Getting off the loan is hard. A co-signer cannot just be removed later. It usually requires refinancing, and that depends on the primary borrower qualifying on their own at that time.
It can strain relationships. Money and family do not always mix well. If things go wrong, the financial problem can become a personal problem.
The biggest risk: late payments. The co-signer agrees to help, assumes the borrower will pay on time, and months later finds out they have been falling behind. By then, their credit has already taken a hit.
If you want to take a deeper look into mortgages, check out this article.
How Lenders Evaluate a Co-Signer: DTI, Credit History, and Income
When a lender looks at an application with a co-signer, they focus on a few key areas:
Debt-to-Income Ratio (DTI). They want a DTI of 43% or lower. The co-signer needs a suitable income and manageable debts.
Credit history. A long track record of on-time payments adds credibility.
Income stability. Lenders want to see consistent, verifiable income. Typically, two years of stable employment will do it.
What Disqualifies a Co-Signer?
Even with good credit, certain things can disqualify someone:
Too much existing debt. If their debt-to-income ratio is already high, adding your mortgage could push it over the limit.
Recent bankruptcy or foreclosure. Most lenders want to see a few years of recovered credit history.
Insufficient income.

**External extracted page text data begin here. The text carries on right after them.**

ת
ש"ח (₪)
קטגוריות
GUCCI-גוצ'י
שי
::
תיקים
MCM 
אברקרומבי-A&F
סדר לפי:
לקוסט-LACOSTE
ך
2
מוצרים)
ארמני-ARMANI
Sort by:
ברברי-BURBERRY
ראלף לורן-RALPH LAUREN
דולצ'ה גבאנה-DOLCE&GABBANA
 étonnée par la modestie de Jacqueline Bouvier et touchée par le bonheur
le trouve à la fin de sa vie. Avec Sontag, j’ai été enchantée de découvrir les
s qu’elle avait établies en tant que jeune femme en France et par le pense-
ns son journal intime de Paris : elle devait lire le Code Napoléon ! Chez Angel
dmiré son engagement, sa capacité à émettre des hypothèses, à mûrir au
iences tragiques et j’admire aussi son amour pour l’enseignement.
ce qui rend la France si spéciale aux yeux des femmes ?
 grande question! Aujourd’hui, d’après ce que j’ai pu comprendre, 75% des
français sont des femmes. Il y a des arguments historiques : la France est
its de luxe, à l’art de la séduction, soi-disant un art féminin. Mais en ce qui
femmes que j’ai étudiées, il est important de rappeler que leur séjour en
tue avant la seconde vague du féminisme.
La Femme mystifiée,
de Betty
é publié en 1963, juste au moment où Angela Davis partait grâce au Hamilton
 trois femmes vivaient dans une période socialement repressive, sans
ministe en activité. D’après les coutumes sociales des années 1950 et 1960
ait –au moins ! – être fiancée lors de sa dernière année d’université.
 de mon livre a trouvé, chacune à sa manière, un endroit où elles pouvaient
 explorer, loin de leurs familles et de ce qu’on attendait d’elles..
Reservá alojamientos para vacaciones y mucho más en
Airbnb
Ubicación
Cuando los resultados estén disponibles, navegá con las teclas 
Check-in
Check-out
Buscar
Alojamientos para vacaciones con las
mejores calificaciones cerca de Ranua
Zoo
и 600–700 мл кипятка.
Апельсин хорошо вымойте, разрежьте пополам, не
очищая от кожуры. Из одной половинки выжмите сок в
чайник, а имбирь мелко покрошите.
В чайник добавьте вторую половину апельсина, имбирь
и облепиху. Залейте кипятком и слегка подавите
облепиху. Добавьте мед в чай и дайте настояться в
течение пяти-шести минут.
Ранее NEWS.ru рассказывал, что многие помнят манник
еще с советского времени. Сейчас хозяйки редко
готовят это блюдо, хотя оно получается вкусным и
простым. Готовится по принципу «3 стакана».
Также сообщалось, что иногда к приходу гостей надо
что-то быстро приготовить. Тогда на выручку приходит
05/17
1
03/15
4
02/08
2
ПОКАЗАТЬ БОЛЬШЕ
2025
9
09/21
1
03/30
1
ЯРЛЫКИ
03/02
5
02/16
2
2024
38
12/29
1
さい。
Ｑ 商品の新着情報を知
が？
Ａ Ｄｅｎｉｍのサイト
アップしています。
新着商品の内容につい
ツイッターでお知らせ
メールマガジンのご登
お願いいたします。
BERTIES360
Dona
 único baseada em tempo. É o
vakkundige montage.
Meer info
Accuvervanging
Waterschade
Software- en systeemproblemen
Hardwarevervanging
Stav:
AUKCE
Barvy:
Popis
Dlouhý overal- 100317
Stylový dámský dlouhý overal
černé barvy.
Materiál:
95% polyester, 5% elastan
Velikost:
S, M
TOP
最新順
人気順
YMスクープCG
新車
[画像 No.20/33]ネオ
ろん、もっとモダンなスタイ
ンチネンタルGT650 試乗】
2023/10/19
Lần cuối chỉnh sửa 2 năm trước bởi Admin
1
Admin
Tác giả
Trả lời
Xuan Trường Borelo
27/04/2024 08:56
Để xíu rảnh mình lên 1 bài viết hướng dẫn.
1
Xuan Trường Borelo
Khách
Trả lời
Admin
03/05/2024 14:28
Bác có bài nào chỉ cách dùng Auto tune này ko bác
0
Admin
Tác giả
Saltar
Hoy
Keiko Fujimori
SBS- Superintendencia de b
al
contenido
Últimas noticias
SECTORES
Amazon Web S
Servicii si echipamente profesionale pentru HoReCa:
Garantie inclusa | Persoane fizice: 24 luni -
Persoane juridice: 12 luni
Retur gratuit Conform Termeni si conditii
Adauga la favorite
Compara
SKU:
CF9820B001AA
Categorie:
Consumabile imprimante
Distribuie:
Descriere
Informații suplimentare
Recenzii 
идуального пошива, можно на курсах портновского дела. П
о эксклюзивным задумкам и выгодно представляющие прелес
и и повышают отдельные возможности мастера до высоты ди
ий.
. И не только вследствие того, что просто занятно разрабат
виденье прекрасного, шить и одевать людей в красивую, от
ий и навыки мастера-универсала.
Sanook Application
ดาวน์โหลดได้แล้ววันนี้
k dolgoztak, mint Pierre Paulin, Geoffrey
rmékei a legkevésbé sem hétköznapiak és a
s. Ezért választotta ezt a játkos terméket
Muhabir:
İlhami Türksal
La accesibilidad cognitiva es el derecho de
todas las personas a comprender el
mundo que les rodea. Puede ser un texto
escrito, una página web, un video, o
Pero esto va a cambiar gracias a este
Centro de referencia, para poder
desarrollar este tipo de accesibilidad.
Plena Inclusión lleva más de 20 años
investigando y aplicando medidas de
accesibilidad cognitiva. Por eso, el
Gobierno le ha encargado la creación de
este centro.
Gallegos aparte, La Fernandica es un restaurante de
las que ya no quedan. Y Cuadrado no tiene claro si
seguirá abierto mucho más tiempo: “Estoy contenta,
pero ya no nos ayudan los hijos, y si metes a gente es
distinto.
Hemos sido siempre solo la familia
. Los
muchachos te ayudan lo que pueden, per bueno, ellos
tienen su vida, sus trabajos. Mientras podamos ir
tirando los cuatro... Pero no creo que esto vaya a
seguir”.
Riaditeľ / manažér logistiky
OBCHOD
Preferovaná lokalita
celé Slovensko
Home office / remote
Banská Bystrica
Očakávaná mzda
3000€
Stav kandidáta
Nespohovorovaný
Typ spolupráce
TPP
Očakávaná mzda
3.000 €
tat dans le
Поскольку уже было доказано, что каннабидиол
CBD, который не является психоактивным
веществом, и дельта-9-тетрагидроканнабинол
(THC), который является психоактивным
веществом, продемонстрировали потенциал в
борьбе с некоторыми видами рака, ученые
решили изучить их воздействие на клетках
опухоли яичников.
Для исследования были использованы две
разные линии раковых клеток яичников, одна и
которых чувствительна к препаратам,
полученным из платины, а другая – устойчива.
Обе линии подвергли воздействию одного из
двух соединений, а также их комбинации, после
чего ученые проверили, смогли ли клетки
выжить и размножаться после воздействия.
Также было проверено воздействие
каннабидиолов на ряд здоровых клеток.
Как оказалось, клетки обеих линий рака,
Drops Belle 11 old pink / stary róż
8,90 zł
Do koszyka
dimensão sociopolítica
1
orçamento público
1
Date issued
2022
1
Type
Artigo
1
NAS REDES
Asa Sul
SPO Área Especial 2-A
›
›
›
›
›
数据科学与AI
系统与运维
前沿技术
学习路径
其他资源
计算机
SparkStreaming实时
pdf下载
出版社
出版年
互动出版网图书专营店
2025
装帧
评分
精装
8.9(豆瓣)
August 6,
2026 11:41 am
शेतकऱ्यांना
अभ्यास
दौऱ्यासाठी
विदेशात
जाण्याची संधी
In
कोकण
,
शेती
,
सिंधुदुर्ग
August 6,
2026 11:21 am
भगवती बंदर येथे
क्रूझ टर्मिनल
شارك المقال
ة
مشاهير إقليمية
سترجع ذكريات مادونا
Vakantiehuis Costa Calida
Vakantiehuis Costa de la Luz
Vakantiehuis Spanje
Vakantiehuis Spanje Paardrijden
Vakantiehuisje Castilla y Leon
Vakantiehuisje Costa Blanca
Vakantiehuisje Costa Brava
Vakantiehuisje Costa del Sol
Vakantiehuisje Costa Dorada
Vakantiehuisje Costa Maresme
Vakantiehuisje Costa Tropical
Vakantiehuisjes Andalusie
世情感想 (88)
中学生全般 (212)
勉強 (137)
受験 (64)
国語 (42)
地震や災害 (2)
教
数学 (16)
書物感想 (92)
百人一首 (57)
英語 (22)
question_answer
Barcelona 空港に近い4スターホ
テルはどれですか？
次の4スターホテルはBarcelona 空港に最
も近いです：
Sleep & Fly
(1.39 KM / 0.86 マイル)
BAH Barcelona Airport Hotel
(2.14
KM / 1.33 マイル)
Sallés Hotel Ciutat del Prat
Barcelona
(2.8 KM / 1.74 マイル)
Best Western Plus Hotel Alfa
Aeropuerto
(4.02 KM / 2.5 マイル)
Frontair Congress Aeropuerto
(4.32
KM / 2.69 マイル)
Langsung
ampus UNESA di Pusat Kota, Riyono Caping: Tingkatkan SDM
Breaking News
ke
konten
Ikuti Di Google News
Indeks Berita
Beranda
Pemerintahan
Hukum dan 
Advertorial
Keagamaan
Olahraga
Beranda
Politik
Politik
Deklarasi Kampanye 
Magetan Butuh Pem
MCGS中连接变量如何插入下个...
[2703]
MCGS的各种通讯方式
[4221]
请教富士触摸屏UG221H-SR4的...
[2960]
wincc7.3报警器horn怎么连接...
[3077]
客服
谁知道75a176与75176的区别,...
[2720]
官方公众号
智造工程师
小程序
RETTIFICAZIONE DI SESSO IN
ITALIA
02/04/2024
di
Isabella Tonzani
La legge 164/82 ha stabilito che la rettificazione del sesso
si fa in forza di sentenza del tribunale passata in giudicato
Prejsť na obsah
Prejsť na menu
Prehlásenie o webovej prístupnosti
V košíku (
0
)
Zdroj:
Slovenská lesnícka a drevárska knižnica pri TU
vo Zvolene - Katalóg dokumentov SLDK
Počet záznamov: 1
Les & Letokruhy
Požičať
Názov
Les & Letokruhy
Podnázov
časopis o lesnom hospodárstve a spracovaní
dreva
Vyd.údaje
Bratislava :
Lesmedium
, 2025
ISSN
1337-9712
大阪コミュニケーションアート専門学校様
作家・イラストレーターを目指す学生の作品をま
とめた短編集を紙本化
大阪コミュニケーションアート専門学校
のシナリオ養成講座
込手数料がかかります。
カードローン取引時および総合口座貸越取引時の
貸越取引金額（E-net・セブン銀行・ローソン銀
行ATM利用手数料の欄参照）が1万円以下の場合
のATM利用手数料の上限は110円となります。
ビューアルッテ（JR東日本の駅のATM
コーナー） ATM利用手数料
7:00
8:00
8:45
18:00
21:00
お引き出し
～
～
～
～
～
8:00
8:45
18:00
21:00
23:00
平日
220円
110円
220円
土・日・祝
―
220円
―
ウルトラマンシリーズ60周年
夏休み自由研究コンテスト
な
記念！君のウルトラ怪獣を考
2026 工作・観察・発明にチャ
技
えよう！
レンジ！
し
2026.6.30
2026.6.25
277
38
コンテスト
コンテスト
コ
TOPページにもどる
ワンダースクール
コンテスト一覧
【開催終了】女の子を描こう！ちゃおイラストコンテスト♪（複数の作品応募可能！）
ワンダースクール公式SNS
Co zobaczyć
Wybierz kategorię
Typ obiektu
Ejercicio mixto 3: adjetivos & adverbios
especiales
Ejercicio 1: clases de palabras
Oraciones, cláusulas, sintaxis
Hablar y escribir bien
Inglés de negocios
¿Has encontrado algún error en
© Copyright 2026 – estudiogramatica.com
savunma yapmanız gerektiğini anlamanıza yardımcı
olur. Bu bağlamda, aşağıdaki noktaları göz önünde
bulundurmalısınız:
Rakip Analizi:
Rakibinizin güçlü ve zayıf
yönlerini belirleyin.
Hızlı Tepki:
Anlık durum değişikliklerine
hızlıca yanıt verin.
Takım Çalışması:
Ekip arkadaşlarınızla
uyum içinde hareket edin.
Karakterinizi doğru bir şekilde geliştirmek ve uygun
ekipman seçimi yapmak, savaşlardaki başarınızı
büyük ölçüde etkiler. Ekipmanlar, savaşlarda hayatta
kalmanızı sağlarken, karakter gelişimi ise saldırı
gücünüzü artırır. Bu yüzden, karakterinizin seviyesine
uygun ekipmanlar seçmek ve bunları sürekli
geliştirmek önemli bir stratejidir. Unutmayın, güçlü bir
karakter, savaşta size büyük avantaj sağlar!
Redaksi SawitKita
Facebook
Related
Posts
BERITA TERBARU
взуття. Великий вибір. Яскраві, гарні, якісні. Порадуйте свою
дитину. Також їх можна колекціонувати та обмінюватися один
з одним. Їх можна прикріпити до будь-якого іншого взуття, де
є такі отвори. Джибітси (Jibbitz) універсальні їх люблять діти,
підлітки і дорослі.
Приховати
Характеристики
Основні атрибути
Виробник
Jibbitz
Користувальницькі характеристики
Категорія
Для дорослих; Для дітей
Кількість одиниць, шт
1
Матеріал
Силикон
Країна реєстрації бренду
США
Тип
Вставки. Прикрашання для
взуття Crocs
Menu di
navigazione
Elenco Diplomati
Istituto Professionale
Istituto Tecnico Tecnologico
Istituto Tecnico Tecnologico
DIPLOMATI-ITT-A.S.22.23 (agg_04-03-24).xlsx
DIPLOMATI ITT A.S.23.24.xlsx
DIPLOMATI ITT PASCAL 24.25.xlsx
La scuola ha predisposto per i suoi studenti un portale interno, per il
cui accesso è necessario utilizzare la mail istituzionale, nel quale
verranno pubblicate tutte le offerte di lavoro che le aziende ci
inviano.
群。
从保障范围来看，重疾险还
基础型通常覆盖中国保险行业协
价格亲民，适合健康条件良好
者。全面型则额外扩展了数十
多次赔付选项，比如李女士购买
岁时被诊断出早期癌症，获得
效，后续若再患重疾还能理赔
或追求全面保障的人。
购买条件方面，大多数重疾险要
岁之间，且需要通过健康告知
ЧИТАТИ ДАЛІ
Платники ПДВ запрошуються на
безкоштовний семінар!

They need to show they could make the payments if you could not.
Poor credit history. A pattern of late payments raises red flags, even if the score is okay.
Co-Signing From the Real Estate Agent Perspective: What You Need for the Exam
If you are studying for the real estate license exam, you need to know the difference between a co-signer and a co-borrower. This is not just trivia. It shows up on the test, usually in situational questions where you have to advise a client.
Here is what the exam expects you to know:
Co-borrower. This person is on the title, has ownership rights, and is equally responsible for the loan. Their income and credit are used to qualify.
Co-signer. This person is not on the title and does not own the property. They are only there to strengthen the credit side of the application. If the primary borrower stops paying, the co-signer is still on the hook.
Why does this matter for you as an agent? Clients will ask. A buyer with lower credit might say, “Can my dad co-sign?” You need to explain that a co-signer does not get ownership, and lenders tend to have strict credit requirements.
On the exam, expect situational questions about this. Know that the co-signer’s liability continues until the loan is refinanced or paid off. The key point: the co-signer takes on risk without getting ownership. Check out this other article (What Does The Real Estate Exam Look Like) for more info on the exam.
Frequently Asked Questions About Co-Signing a Mortgage
Let’s answer some questions you still might have.
Can My Co-Signer Have a 500 Credit Score?
No. A co-signer with a 500 score will not help your application. Adding someone with a low score could actually hurt your chances. For a co-signer to be effective, their credit needs to be stronger than yours.
Can I get approved for a mortgage with a co-signer?
Yes, as long as the co-signer meets the lender’s credit and income requirements.
What disqualifies a co-signer?
High existing debt, poor credit history, insufficient income, or recent bankruptcy.
Can co-signing ruin my credit?
Yes, if the primary borrower misses payments or defaults.
Bottom Line: Is a Co-Signer the Right Move for You?
A co-signer can help you get into a home when your credit is not strong enough to qualify on your own. But it is not a decision to take lightly. The co-signer takes on real risk, and you take on the responsibility of never missing a payment.